10 When you go to war against your enemies and God, your God, gives you victory and you take prisoners, 11 and then you notice among the prisoners of war a good-looking woman whom you find attractive and would like to marry, 12 this is what you do: Take her home; have her trim her hair, cut her nails, 13 and discard the clothes she was wearing when captured. She is then to stay in your home for a full month, mourning her father and mother. Then you may go to bed with her as husband and wife. 14 If it turns out you don't like her, you must let her go and live wherever she wishes. But you can't sell her or use her as a slave since you've humiliated her.
15 When a man has two wives, one loved and the other hated, and they both give him sons, but the firstborn is from the hated wife, 16 at the time he divides the inheritance with his sons he must not treat the son of the loved wife as the firstborn, cutting out the son of the hated wife, who is the actual firstborn. 17 No, he must acknowledge the inheritance rights of the real firstborn, the son of the hated wife, by giving him a double share of the inheritance: that son is the first proof of his virility; the rights of the firstborn belong to him.

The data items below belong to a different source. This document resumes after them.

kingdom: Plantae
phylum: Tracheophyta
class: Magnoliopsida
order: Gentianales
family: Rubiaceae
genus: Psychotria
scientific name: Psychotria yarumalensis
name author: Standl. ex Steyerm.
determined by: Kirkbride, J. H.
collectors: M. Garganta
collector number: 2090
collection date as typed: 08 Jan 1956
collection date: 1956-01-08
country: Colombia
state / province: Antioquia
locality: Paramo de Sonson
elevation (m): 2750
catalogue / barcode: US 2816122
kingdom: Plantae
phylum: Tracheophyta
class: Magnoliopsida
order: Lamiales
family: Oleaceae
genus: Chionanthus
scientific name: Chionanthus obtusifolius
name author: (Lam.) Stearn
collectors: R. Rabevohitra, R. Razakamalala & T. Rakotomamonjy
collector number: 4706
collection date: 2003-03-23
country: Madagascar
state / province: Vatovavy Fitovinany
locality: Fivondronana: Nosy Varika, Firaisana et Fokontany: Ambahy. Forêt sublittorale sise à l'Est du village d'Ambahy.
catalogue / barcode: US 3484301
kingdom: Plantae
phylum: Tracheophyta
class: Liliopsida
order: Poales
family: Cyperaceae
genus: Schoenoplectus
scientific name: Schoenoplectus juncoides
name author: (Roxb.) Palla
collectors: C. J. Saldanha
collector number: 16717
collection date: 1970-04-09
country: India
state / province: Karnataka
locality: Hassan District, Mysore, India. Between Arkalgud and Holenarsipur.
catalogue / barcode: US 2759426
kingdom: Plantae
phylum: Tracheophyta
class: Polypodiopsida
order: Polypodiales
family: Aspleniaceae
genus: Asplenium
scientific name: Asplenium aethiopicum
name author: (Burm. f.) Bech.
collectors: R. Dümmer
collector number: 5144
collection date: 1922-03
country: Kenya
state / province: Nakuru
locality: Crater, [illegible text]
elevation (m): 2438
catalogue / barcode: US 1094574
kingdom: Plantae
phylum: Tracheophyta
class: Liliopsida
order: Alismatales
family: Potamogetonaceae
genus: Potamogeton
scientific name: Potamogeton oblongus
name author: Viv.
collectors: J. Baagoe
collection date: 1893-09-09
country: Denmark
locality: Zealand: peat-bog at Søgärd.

18 When a man has a stubborn son, a real rebel who won't do a thing his mother and father tell him, and even though they discipline him he still won't obey, 19 his father and mother shall forcibly bring him before the leaders at the city gate 20 and say to the city fathers, "This son of ours is a stubborn rebel; he won't listen to a thing we say. He's a glutton and a drunk." 21 Then all the men of the town are to throw rocks at him until he's dead. You will have purged the evil pollution from among you. All Israel will hear what's happened and be in awe. 22 When a man has committed a capital crime, been given the death sentence, executed and hung from a tree, 23 don't leave his dead body hanging overnight from the tree. Give him a decent burial that same day so that you don't desecrate your God-given land - a hanged man is an insult to God.
Matthew Henry's Commentary on Deuteronomy 21:10-23
Commentary on Deuteronomy 21:10-14
(Read Deuteronomy 21:10-14)
By this law a soldier was allowed to marry his captive, if he pleased. This might take place upon some occasions; but the law does not show any approval of it. It also intimates how binding the laws of justice and honour are in marriage; which is a sacred engagement.
Commentary on Deuteronomy 21:15-17
(Read Deuteronomy 21:15-17)
This law restrains men from disinheriting their eldest sons without just cause. The principle in this case as to children, is still binding to parents; they must give children their right without partiality.
Commentary on Deuteronomy 21:18-21
(Read Deuteronomy 21:18-21)
Observe how the criminal is here described. He is a stubborn and rebellious son. No child was to fare the worse for weakness of capacity, slowness, or dulness, but for wilfulness and obstinacy. Nothing draws men into all manner of wickedness, and hardens them in it more certainly and fatally, than drunkenness. When men take to drinking, they forget the law of honouring parents. His own father and mother must complain of him to the elders of the city. Children who forget their duty, must thank themselves, and not blame their parents, if they are regarded with less and less affection. He must be publicly stoned to death by the men of his city. Disobedience to a parent's authority must be very evil, when such a punishment was ordered; nor is it less provoking to God now, though it escapes punishment in this world. But when young people early become slaves to sensual appetites, the heart soon grows hard, and the conscience callous; and we can expect nothing but rebellion and destruction.
Commentary on Deuteronomy 21:22-23
(Read Deuteronomy 21:22-23)
By the law of Moses, the touch of a dead body was defiling, therefore dead bodies must not be left hanging, as that would defile the land. There is one reason here which has reference to Christ; "He that is hanged is accursed of God;" that is, it is the highest degree of disgrace and reproach. Those who see a man thus hanging between heaven and earth, will conclude him abandoned of both, and unworthy of either. Moses, by the Spirit, uses this phrase of being accursed of God, when he means no more than being treated most disgracefully, that it might afterward be applied to the death of Christ, and might show that in it he underwent the curse of the law for us; which proves his love, and encourages to faith in him.